Firstly, it says that while the University “greatly values civility,” that is no basis for restricting expression. Speech that makes anyone feel uncomfortable or upset is not for that reason impermissible.

This does not extend to speech that “violates the law.” For the reasons given by @NYU2013 I don’t believe these shouts violate the law. They certainly amount to hate speech, but hate speech is protected by the case law under the First Amendment. Under that heading the Chicago Principles do bring the First Amendment into play.

What about speech “that constitues a genuine threat or harassment” - another prohibited category? I would not see these hateful chants, even in the faces of Jewish students, as a “genuine threat.” It would be come that if the raised fists you hypothesize were fists that were seriously about to be deployed in striking these students (as opposed to being merely performative fists raised to emphasize the chants). However, it seems to me to be quite clearly “harassment,” which is forbidden. This conduct would not be saved as permitted speech under the Chicago Principles as I understand them, whatever the First Amendment would have to say on the matter.

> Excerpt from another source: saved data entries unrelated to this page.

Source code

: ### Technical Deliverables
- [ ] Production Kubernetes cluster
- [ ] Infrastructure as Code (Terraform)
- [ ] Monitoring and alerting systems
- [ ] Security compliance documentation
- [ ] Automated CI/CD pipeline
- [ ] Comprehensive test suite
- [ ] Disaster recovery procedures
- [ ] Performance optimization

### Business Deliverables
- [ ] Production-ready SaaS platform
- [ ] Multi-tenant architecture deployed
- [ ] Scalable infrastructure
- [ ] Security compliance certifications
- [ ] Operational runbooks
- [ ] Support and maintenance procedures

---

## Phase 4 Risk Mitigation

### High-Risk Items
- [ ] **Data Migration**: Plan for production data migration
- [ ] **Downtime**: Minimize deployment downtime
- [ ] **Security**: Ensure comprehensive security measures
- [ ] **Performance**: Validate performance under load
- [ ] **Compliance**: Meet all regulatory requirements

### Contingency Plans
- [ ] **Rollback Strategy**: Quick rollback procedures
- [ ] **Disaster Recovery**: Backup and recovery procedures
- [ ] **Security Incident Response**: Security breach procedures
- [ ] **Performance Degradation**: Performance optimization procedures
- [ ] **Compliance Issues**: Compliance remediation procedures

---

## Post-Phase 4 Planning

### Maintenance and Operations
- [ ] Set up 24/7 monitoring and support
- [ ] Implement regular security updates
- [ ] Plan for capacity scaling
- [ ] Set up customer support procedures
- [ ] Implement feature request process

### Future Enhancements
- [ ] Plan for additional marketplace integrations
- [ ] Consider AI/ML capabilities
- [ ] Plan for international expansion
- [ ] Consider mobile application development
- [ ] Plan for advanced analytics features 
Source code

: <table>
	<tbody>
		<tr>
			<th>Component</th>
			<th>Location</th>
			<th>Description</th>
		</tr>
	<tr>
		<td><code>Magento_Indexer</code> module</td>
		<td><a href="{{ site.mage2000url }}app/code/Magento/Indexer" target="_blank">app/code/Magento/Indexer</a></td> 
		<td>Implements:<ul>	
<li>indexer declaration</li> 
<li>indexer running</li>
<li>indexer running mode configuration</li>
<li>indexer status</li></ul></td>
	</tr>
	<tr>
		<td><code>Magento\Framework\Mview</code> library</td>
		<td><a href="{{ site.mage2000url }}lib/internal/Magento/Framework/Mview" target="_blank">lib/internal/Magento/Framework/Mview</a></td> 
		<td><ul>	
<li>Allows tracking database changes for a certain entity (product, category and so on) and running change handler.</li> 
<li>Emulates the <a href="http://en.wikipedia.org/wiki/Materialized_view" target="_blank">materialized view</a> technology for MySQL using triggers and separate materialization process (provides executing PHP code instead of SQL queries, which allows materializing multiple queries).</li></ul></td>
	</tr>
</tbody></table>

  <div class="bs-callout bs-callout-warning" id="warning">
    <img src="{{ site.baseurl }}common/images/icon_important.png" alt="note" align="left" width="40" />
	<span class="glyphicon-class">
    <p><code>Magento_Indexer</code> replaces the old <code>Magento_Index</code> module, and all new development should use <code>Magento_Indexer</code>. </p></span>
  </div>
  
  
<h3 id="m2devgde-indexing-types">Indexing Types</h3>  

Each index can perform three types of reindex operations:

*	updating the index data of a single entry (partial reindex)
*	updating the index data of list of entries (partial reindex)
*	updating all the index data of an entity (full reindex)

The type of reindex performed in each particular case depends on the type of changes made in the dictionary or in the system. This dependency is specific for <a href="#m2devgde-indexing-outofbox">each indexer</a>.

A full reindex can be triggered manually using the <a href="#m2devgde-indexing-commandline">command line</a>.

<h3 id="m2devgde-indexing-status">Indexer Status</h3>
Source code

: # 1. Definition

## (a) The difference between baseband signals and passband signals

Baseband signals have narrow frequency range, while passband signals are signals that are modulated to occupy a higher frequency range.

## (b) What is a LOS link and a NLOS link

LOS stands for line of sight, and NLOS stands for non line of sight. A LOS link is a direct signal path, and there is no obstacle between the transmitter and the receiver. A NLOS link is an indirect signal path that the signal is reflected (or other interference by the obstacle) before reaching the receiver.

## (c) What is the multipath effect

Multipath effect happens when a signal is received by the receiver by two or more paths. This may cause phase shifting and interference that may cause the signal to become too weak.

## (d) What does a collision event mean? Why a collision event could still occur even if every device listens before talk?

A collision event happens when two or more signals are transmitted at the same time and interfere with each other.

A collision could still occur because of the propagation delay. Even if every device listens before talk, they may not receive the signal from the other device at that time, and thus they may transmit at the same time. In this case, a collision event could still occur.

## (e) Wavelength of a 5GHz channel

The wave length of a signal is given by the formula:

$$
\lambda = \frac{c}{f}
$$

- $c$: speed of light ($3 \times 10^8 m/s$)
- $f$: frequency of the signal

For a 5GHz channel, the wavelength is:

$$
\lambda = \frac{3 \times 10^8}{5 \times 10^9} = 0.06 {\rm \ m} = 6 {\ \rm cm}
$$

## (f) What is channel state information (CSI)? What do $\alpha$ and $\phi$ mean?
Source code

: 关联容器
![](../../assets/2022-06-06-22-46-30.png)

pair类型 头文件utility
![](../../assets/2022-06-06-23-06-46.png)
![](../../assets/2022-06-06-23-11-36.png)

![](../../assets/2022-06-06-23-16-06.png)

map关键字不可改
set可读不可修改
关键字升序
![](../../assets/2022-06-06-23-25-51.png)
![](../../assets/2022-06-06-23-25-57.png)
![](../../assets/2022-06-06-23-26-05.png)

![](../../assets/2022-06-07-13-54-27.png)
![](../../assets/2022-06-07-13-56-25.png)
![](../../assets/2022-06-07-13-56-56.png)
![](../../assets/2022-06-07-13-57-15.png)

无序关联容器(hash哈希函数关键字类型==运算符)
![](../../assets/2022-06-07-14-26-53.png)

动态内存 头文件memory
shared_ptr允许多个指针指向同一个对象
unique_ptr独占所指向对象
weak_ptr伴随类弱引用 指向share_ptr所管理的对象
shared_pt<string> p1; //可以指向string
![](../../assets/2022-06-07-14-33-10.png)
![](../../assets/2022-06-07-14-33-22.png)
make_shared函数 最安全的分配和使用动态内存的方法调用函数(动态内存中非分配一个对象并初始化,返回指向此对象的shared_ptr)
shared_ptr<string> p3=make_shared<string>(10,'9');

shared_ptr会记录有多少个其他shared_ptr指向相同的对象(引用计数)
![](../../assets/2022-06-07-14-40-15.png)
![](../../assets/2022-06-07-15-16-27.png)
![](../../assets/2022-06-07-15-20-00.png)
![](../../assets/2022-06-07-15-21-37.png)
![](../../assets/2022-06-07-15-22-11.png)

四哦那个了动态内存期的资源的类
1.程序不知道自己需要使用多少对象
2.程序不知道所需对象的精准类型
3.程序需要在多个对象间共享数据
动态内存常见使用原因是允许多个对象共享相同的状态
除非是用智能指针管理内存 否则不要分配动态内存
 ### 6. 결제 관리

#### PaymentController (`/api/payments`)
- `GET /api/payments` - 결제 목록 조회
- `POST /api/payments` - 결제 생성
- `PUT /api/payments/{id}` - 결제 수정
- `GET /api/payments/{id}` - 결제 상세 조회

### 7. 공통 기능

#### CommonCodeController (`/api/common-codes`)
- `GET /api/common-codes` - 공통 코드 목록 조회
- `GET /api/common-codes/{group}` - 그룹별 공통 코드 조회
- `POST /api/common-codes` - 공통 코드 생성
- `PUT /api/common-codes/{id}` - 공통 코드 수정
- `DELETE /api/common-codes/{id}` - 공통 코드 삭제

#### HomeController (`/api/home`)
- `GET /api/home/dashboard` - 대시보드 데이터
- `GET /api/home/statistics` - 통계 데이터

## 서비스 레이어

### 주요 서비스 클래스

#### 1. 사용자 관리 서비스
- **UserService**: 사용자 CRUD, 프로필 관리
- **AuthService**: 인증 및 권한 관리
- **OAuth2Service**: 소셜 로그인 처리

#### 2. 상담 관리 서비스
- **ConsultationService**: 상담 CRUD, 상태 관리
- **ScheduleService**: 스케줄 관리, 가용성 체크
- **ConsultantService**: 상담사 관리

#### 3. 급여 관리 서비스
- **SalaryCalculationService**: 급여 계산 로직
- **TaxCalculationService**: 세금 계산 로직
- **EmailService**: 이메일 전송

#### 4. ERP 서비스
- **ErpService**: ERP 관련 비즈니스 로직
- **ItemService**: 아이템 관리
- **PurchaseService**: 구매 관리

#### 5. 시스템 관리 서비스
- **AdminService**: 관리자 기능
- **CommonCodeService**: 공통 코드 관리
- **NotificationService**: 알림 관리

But, while I see harassment as the primary culprit here, the blocking of entry to class would be another grounds for shutting down these actions. This would be “incompatible with the functioning of the University,” another basis for restricting speech. Despite its commitment to free expression the University retains the right to “reasonably regulate the time, place and manner of expression to ensure that it does not disrupt the ordinary activities of the University.” These were the grounds on which the University, after enduring several weeks of the encampment last spring, finally removed it. Some charged that this was hypocrisy on its part. No, its actions had nothing to do with the content of the protestors’ speech but everything to do with the particular manifestation of that speech (its “context,” if you must) having become incompatible with “the ordinary activities of the University.” The First Amendment has nothing to say about that aspect of the matter. The Chicago Principles do.